=== Data entries ===

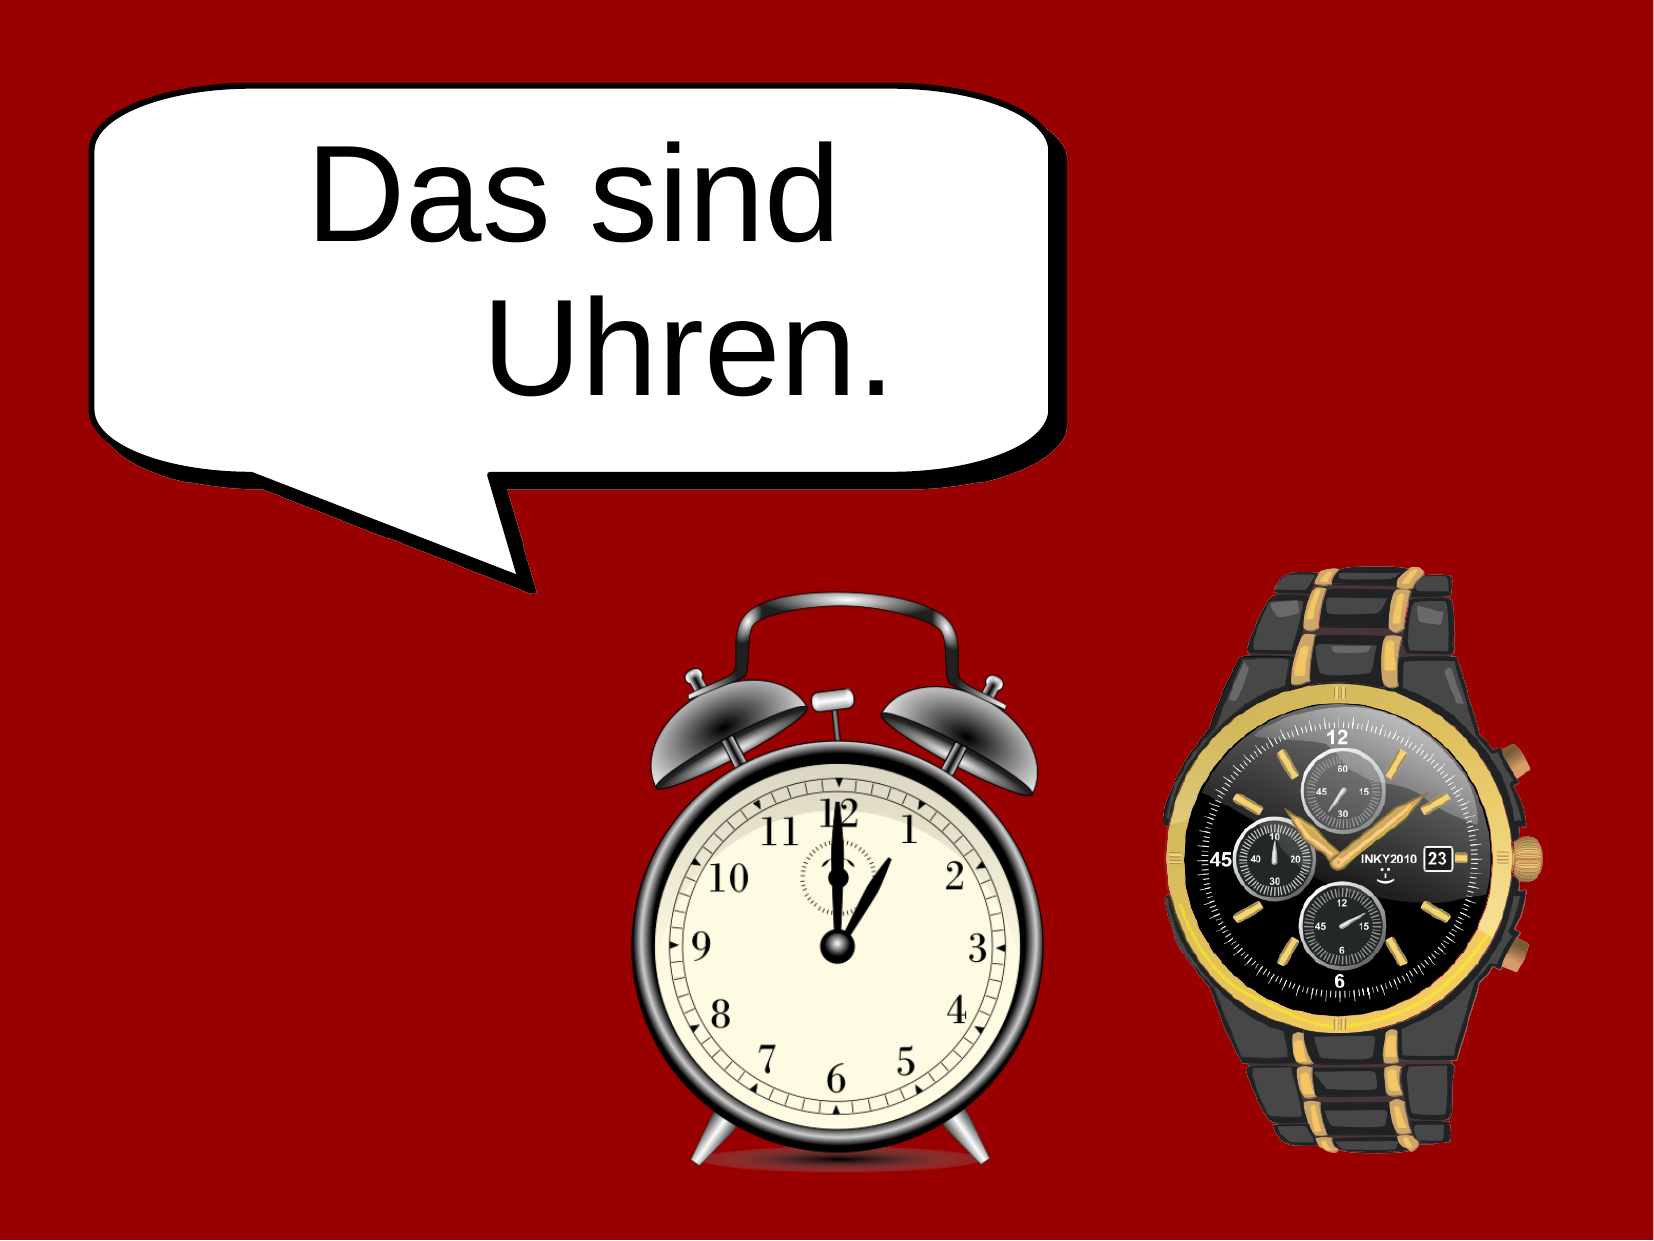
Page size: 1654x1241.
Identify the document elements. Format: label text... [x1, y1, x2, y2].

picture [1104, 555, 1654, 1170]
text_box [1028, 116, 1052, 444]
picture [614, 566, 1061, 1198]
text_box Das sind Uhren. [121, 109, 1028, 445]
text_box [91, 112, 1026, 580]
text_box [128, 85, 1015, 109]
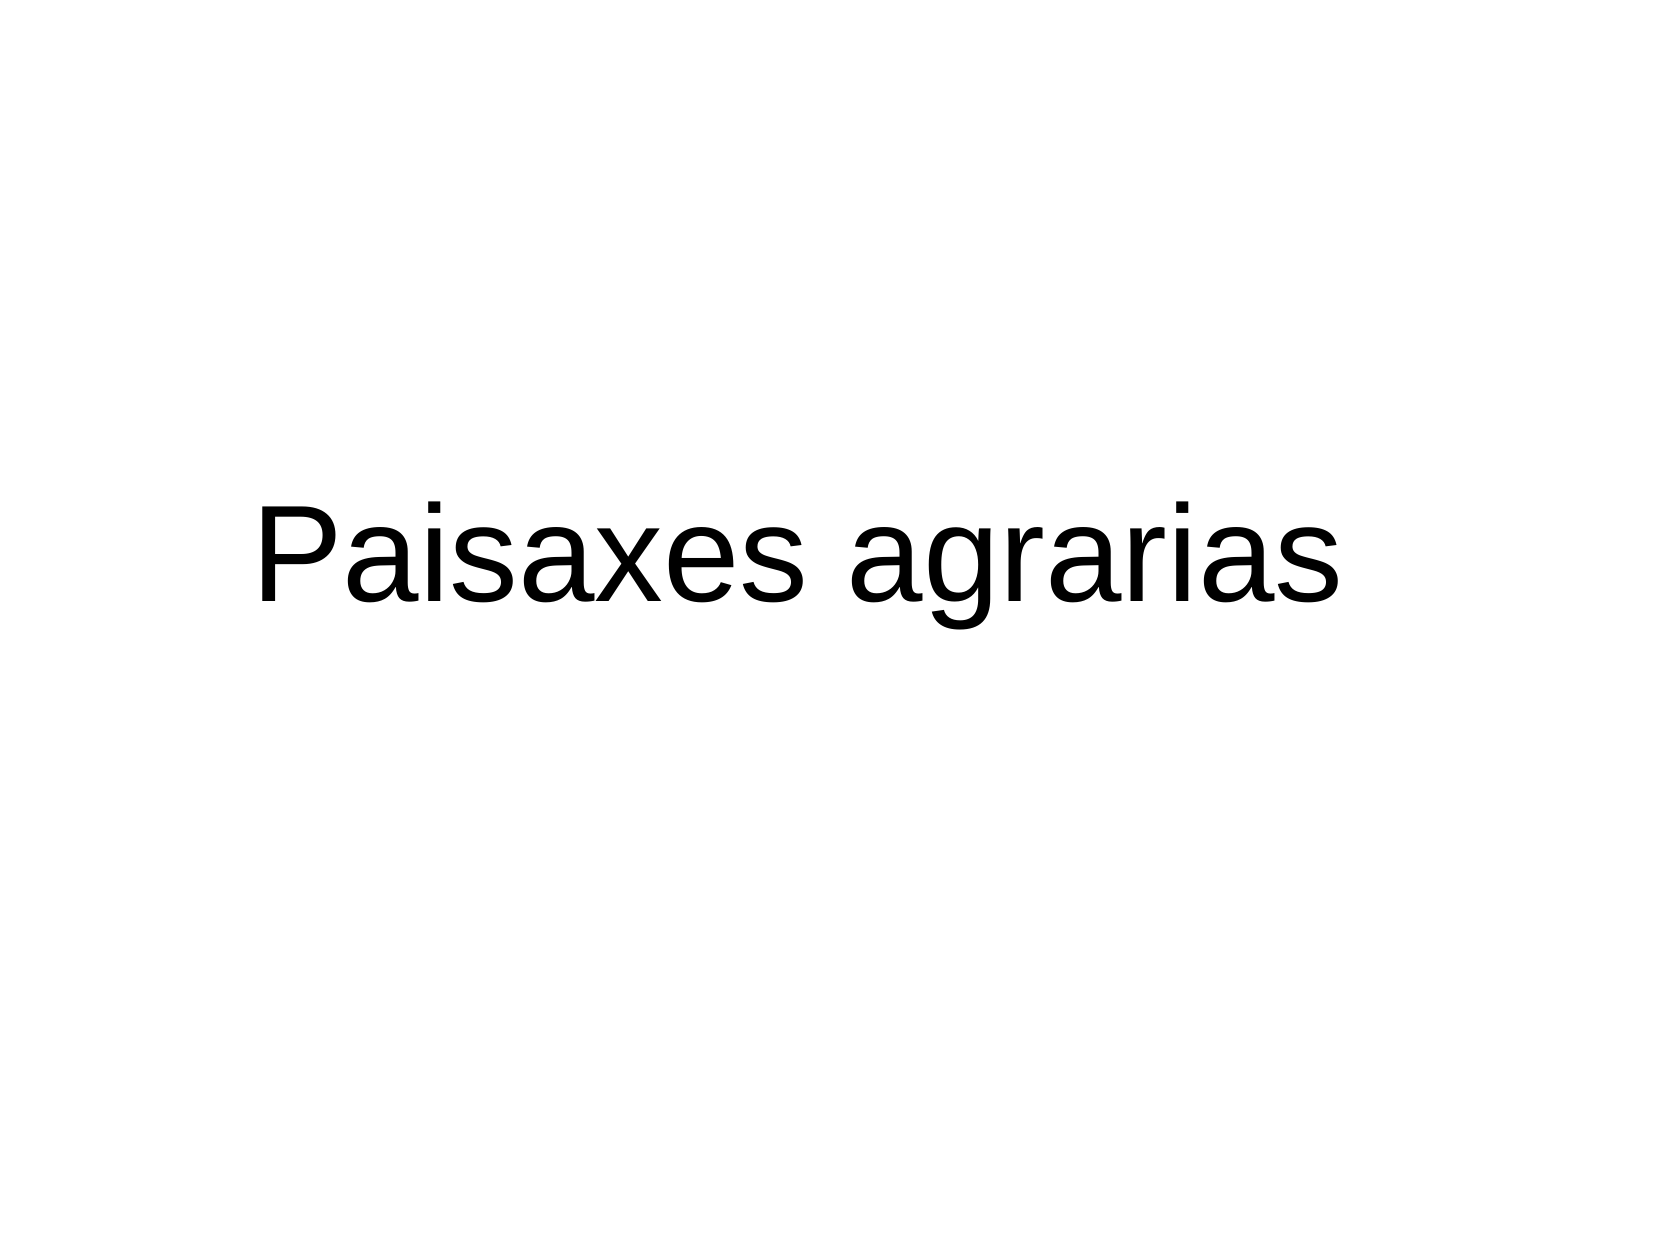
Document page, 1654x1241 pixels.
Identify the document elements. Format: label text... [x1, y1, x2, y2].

===

Exercise brief: Render all the records above as a Markdown table with a Row column for the row number and a Line column for the line itself, skipping blank lines. Omit the pictures.

Result of the task:
| Row | Line |
|---|---|
| 1 | Page size: 1654x1241. |
| 2 | Identify the document elements. Format: label text... [x1, y1, x2, y2]. |
| 3 | picture [1104, 555, 1654, 1170] |
| 4 | text_box [1028, 116, 1052, 444] |
| 5 | picture [614, 566, 1061, 1198] |
| 6 | text_box Das sind Uhren. [121, 109, 1028, 445] |
| 7 | text_box [91, 112, 1026, 580] |
| 8 | text_box [128, 85, 1015, 109] |
| 9 | Document page, 1654x1241 pixels. |
| 10 | Identify the document elements. Format: label text... [x1, y1, x2, y2]. |